You could argue that ALL video games are in a certain sense a role playing game. (Just not in the genre). In a first person shooter, you are playing the role of a soldier, in a flight simulator you play the role of a pilot, in a real time strategy you play the role of a god. Yes you can be whoever you want to be in a game. You can disregard the rules of proper society and set things on fire without remorse or guilt.
However, the concept of Role Play as in the RolePlaying Game is vastly different than my child-like concept of playing pretend. I don't get to immerse myself in a role playing game. In fact I find RPG to be a huge misnomer. It borrows from table top role playing sure but what makes a table top experience immersive is that you still have to use your imagination.

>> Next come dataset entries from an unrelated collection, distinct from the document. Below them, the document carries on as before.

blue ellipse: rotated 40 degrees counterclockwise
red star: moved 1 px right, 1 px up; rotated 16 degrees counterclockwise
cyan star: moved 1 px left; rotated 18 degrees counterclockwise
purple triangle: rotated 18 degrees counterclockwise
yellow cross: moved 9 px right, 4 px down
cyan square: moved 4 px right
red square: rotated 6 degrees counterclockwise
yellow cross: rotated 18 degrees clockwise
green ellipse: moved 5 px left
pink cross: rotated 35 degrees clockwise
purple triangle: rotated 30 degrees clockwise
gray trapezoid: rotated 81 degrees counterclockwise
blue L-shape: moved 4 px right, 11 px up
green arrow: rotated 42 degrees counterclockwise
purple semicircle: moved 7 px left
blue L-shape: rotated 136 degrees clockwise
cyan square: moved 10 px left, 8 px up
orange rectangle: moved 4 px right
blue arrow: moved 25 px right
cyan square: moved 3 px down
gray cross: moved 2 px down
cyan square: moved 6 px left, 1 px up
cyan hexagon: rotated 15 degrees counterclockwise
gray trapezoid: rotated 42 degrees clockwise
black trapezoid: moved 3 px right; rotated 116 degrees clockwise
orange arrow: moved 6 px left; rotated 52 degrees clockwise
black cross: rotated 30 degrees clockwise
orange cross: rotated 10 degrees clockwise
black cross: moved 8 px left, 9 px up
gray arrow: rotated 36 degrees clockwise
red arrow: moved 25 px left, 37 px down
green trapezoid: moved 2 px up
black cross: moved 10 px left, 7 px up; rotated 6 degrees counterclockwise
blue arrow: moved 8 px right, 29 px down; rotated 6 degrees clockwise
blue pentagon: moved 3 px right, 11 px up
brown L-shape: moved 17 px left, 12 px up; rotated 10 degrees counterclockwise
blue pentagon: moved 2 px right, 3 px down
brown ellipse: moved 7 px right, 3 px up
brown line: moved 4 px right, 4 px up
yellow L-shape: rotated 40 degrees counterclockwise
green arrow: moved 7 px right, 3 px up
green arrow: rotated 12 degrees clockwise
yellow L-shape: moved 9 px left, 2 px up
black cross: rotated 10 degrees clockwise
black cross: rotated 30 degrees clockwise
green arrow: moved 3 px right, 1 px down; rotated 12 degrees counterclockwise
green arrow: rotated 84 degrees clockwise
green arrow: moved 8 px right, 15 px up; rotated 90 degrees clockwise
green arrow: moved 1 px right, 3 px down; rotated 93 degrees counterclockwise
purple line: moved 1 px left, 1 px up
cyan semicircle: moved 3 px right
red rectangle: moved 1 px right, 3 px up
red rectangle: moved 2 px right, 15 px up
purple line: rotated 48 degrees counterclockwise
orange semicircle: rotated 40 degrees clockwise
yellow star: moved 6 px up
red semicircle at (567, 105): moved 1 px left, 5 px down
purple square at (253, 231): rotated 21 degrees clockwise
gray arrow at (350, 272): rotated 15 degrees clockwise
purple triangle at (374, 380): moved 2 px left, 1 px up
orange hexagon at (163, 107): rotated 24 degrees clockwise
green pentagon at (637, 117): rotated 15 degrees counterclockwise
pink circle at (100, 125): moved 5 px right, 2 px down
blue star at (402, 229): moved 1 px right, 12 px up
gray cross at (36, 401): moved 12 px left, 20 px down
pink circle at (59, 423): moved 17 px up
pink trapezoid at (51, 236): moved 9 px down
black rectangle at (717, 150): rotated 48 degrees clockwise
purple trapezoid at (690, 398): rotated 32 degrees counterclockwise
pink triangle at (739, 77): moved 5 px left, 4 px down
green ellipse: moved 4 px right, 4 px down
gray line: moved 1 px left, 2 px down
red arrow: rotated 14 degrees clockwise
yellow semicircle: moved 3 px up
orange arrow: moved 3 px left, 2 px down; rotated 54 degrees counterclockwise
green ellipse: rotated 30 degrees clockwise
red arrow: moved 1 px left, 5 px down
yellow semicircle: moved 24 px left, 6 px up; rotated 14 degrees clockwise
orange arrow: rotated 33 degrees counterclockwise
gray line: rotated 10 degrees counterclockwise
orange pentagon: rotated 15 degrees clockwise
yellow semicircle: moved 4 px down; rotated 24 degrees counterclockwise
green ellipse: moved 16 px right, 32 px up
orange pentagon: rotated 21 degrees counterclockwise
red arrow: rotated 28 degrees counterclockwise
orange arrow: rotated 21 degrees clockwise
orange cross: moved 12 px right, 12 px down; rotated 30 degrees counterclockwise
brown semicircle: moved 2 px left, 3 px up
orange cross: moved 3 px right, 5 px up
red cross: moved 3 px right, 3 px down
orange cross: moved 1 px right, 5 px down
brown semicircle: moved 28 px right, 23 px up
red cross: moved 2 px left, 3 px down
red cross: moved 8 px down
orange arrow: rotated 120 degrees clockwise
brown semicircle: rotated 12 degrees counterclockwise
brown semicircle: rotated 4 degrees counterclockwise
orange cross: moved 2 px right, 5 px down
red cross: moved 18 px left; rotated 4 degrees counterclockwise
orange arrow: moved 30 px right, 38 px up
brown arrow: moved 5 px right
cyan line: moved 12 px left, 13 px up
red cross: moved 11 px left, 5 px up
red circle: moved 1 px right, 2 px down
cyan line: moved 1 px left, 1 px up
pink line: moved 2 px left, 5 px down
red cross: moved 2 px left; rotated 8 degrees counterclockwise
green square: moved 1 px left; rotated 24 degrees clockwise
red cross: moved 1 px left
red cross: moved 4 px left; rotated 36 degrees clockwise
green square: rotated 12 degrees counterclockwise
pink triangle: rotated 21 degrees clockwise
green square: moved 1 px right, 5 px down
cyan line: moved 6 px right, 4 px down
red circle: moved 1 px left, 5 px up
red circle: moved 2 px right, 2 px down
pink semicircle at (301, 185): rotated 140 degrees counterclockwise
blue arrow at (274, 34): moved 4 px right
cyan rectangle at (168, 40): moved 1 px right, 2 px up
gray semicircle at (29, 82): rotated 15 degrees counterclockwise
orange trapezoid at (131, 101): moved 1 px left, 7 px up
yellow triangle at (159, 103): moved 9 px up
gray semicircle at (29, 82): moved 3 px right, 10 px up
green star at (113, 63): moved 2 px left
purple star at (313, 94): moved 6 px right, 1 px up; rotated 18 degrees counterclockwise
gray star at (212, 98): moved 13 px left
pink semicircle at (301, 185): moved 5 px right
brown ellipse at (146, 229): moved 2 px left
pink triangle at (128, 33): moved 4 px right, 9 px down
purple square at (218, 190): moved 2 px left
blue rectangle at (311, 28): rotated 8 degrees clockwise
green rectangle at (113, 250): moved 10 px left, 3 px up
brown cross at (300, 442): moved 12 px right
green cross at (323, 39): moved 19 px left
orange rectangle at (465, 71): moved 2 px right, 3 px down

I think the current scope of RPG games is frightfully limiting. I can be some breed of warrior knight, some kind of thief that does a really terrible job of sneaking around, or some sort of magic user that can also resort to fighting. Suddenly the only conflict presented to me is a combative one. Even in Japanese RPG games which usually have more colorful characters paints me into a fighter character somehow.
Obviously a game can not hope to please everyone. However, I'm starting to like the concept of 'sandbox' gaming. Or Mod gaming. The development team of the game give me a storyline to follow but I'm also in a sand box. I can flit my time away not doing the main story mission of kill baddie x in doom fortress 25 and instead picking space flowers for my collection. The character may have a preset personality and look but when he's not in the main mission he's my performing monkey.
Granted, Red Dead Redemption is really my first taste of what a sandbox game is. I had played a moddable game before and loved it. But this was a new kind of fun. Sure, most games have elements of side quests and exploratory elements, but in a game like Zelda, I might get punished for it by means of a nagging NPC reminding me that there's another leg of mission to complete. It still has a linear structure to it.
Too Much Sand
On the other end of the spectrum, a game that is just a sandbox becomes The Sims. There is no objective unless you make one. Any game that has a large modding community usually lets a less than stellar programmer/3D artist create their own world, their own persona and act out nearly any fantasy.
This allows for what I would call "True Role Play" in the sense of playing pretend. I can be whoever I want to be in The Sims. I can be an anime character, a furry, a robot or if I pop in Spore I can be a dinosaur.
I can create my ideal friends and play dollhouse. However, the Sims is largely a single player experience. And as everyone should know, it's no fun being a deinonychus without a poor sucker stuck being a defenseless Anatasaurus.
Role Playing Together
I'm sure some days there are people that wish that the internet and by default online gameplay wasn't full of immature dickheads ruining the overall experience.
This ease of communication makes it possible to Role Play as your fantasy with another person. Both or you (or more) are free to make up the story as you go and live an experience not offered by graphical places. The downside to Massive-Multplayer games is the crowded space which doesn't allow for those of us playing 'pretend' to play in peace.
In that case...thank goodness for LAN multiplayer games.
My ultimate dream then would be a sandbox game that I could mod so that I can play with a small group of friends over a LAN connection. This brings out the best environment for child-like, narrative roleplay. Which at my age...I actually better play out by myself or only through text.